Tuesday, June 30, 2009

Recipe for great sex

Only a great physique or knowledge of twenty different positions doesn’t make for wonderful sex. It might sound old-fashioned, but really knowing and liking your partner is crucial to the mercury rising in your bedroom. These are some common goof-ups people make during sex, and how to avoid them.

Not very hot on info
It’s no secret that many people in the land of the Kamasutra are basically misinformed or under informed about sex. Conservative families, the burden of upholding our ‘culture’ and embarrassment prevent people from going to the bedroom armed with at least enough information about sex and the body. But with the amount of information available on the net, you can easily educate yourself about how your partner’s body works and what is pleasurable. After that, it’s all a matter of trial (and a few errors) to figure out how you both can have the most fun.

Are you clairvoyant?
You’re not, right? Neither is your partner. It’s naive to assume they will just know what you want if they ‘really love you’. In fact, if you really love your partner, you should be the one taking the initiative to speak up and actually talk about what you want and what the two of you could improve upon in the bedroom. Don’t expect your lover to be superhuman and all knowing. It’s no fun making love to a perfect being anyway.

Putting you to sleep
If all you can think about when you look at your bed is sleeping, you’re probably bored with your sex life. It happens. Hectic schedules and family responsibilities leave hardly any time for sex, let alone innovative sex. But if you want to do more than sleep in the bedroom, you should give some thought to doing it differently. Boredom creeps in largely because of monotony, because sex becomes a chore. You wouldn’t have dal and chawal every night, so you shouldn’t make love the same way every time either. Vary the scene a bit each time – try sexy lingerie, different lighting, dirty talk, massages, different positions ... there are enough sources to find out how you can make an otherwise lukewarm sex life really steamy.

One way street
That’s what sex often becomes – a one-sided effort. Women either think men should initiate sex if they really desire them, or that men are natural aggressors and it’s their ‘role’ to desire lovemaking more than women do. Again, that’s partly misinformation. The healthiest, hottest relationship is one in which both partners make each other feel loved and wanted. Don’t let one person do all the work. Initiate sex more often, and when your partner least expects it. Brush against them discreetly at a party or if you’re alone during a meal. Try seduction during a boring car ride or call them at work (when you know they will have some free time!) . Your partner will be pleasantly surprised at how warm and loved that makes them feel, and you can then turn things from warm to hot at the next opportunity.

‘How do I look?’
This worry often stands in the way of really enjoying sex with your partner. We’re not all meant to look like supermodels, and it’s ok if you don’t. Your partner might not think you look bad, even if you agonise over the fact that you don’t look like Angelina Jolie or Brad Pitt. If you keep wondering whether you’re looking fine all the time and trying not to let your partner look at you too much, it makes for disappointing sex. You need to trust your partner to like you just the way you are, the way you like them. Relax and enjoy the feeling of being together, and you’ll discover what a romp you can have. Confidence only grows with good sex, so if you can feel good about yourself in bed once, the next time, you’ll feel even better.

Top ten sex romps

Are you always complaining that your sex life is running out of steam? Well, what’s stopping you from getting adventurous and innovative? Charge up your sex life using this list of the 10 craziest places to fool around...or you could get inspired and think of a few of your own!

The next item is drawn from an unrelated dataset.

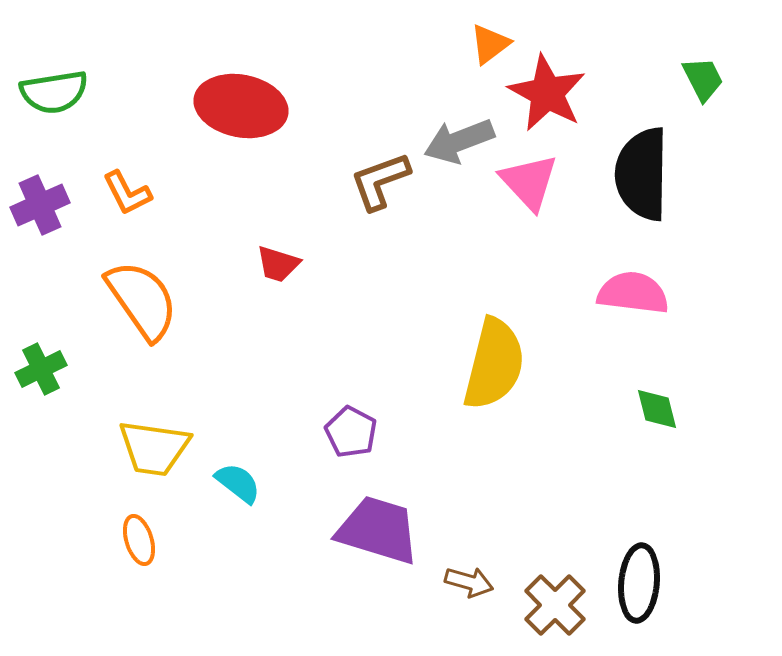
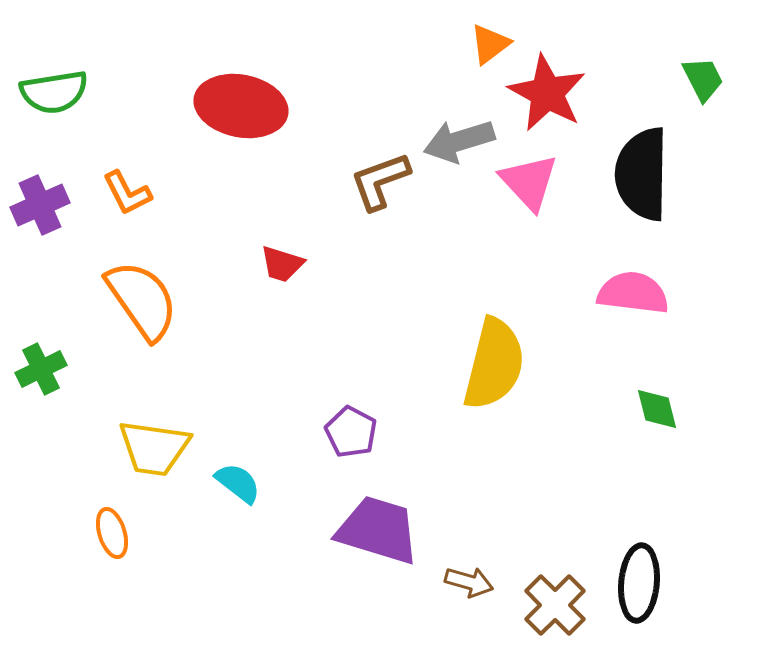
gray arrow: rotated 4 degrees clockwise
red trapezoid: moved 4 px right
orange ellipse: moved 27 px left, 7 px up
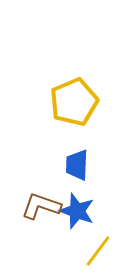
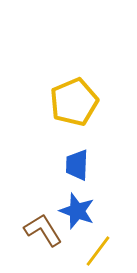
brown L-shape: moved 2 px right, 24 px down; rotated 39 degrees clockwise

1. On the couch: After the bed, the couch in the living room is screaming for attention. And the best part...it’s comfy too. The cushions work as a support system to get those curves and arches to enjoy the perfect moves, while the lack of space will keep up the intimacy levels. Want some more action? Put on a wild flick on video and you have a perfect mood maker!
Word of caution: Watch out your moves, going out of control is injurious...for the couch of course!

2. In the bathtub: Things can get real hot even in a cool bath tub. For the ultimate romantic experience, arrange for a bubble bath with aromatic rose petals and passion perfume. Add some mood lighting, splash a few drops of ‘ylang ylang’ essential oil and be certain that the sensuous experiment will lead to some supah hot sex.
Word of caution: Check out the water temperature, you don’t want to end up with painful blisters or a frozen lover...isn’t?

3. In the kitchen: Be it 91/2 Weeks or Fatal Attraction , the kitchen has borne witness to quite a number of sexapades. The sturdy surfaces and shelves offer great support, especially for stand-up acts, while the feeling of being at an unconventional place pumps up the excitement to newer heights. And how can you miss the yummy treats your kitchen is loaded with? Eat them, but off each other’s hot bods. Think chocolate, cream, jams and jellies!
Word of caution: Know the stuff you are eating and applying...some edibles are good only to eat. So watch out for allergies!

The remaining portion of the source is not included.